When Stockwell is attacked and killed in a savage ambush on a routine call out to a domestic disturbance, Rocksavage's life is changed forever. He finds himself partnered with rookie WPC Amanda Morgan (Kerrie Hayes), whom he takes his anger and resentment out on, whilst coming head-to-head with the chief of the Criminal Investigation Department (CID), DCI Craig Costello (Mark Womack), who is overseeing the investigation into Andy's death. After coming face to face with one of Stockwell's killers, Noel Finch (Stephen Graham), Rocksavage crosses the line from law enforcer to law breaker, and soon realises there is no way back.

==Cast==
- Warren Brown as PC John Paul Rocksavage
- Michael Angelis as Robert Rocksavage
- Tom Hopper as PC Andy Stockwell
- Kerrie Hayes as PC Amanda Morgan
- Mark Womack as DCI Craig Costello
- Philip Hill-Pearson as DC Liam Frainey
- Aisling Loftus as Cassandra Stanton
- Stephen Graham as Noel Finch
- Stephen Walters as Callum Rose
- Joe Macaulay as Jonjo Heinz
- Shaun Mason as Kyle Smart
- Christine Tremarco as Justine
- Johann Myers as PC Gary Walton
- Carl Rice as PC Phil Davenport
- Michael J. Tait as PC Darren Skinner
- Kevin Harvey as Sergeant Middleton
- Jodie Comer as Amy

==Trivia==
Jodie Comer has a small role in one episode as a waitress who is harassed by Stephen Graham's character. Impressed by Comer's performance, Graham recommended her to his agent, who agreed to represent her; seven years later, after winning the 2019 BAFTA Award for Best Actress for her performance in Killing Eve, Comer thanked Graham for being her mentor and introducing her to his agent.

==Episodes==

| No. | Title | Directed by | Written by | Original release date | UK viewers (millions) |
| 1 | "Episode 1" | Sam Miller | Stephen Butchard | 30 August 2012 | 4.82 |
A bad day for constable Rocksavage begins with an encounter with his estranged girlfriend, Cassandra, and his daughter Libby; a confrontation with a vicious thug, Noel Finch, in a cafe; and later his partner constable Andy Stockwell is fatally injured in a targeted attack by Finch and his gang members.
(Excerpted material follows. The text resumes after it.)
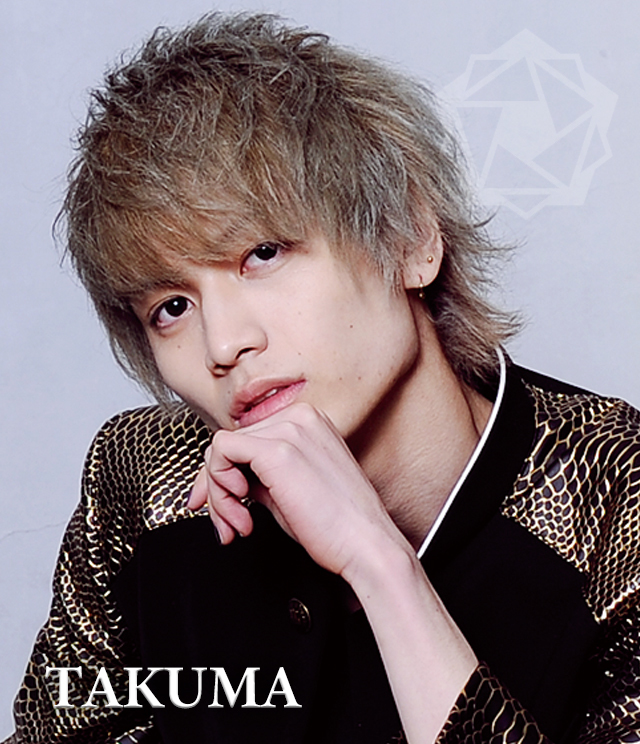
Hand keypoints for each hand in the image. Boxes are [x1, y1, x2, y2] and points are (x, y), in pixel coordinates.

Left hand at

Rocksavage encounters Finch, and is forced by circumstances to shoot him.
| 2 | "Episode 2" | Sam Miller | Stephen Butchard | 6 September 2012 | 4.17 |
Noel Finch is dead, and Rocksavage soon starts to receive phone calls from one of Finch's associates, Callum Rose, who knows that he was involved in the murder - culminating in a blackmail demand for £100,000. Rose begins to follow Rocksavage, discovering where his estranged girlfriend and current girlfriend live. Rocksavage says he will pay all he can raise, which is £35,000. Later, he beats and then kills Rose after breaking into his home.
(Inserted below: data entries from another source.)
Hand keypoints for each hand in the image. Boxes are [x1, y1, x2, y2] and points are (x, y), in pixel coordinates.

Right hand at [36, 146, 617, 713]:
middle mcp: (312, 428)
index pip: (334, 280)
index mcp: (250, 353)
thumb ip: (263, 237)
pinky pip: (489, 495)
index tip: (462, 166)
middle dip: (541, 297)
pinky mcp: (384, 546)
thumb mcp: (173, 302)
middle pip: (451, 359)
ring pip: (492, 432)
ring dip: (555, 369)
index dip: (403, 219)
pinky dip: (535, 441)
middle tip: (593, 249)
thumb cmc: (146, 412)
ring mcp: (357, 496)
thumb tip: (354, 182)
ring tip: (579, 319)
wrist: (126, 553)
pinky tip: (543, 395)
| 3 | "Episode 3" | Sue Tully | Stephen Butchard | 13 September 2012 | 4.39 |
Rocksavage takes photos of his daughter Libby, Cassandra, and her new boyfriend. This causes him more grief, which is compounded when he gives a heartfelt eulogy at Andy's funeral. Two possible witnesses to the murder of Callum Rose are interviewed but the evidence is inconclusive. One witness, Bradley Pearson, becomes involved in a domestic dispute, resulting in a siege concluded by Rocksavage's intervention. Homicide detectives bring in Jonjo Heinz, identified by Rocksavage as a third gang member who attacked Andy, but he is released due to a lack of hard evidence. Rocksavage plants the murder weapon used to kill Finch and Rose in Heinz's home.
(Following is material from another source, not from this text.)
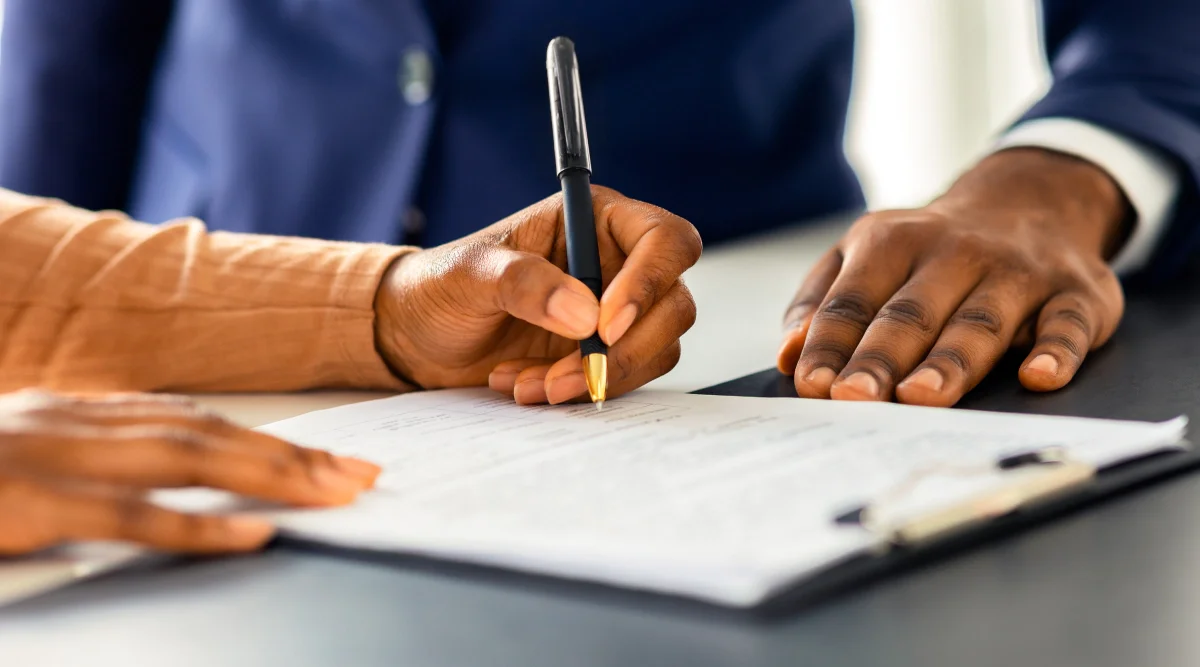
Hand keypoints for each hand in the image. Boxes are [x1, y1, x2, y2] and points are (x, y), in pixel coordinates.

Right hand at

| 4 | "Episode 4" | Sue Tully | Stephen Butchard | 13 October 2012 | Under 4.23 |
Rocksavage recovers the gun from where he planted it and later breaks into Jonjo Heinz's house, apparently intending to kill him. However, before he can confront Heinz, the police arrive to search the property, forcing Rocksavage to flee. Heinz is arrested and held for drugs-related charges, but the police find insufficient evidence to charge him with Andy's murder. Rocksavage meets Cassandra and tells her that he wants to be part of his daughter's life. Morgan agrees to pose as a student to catch two men who have been attacking young women, but when the undercover operation goes wrong, Rocksavage decides to take action.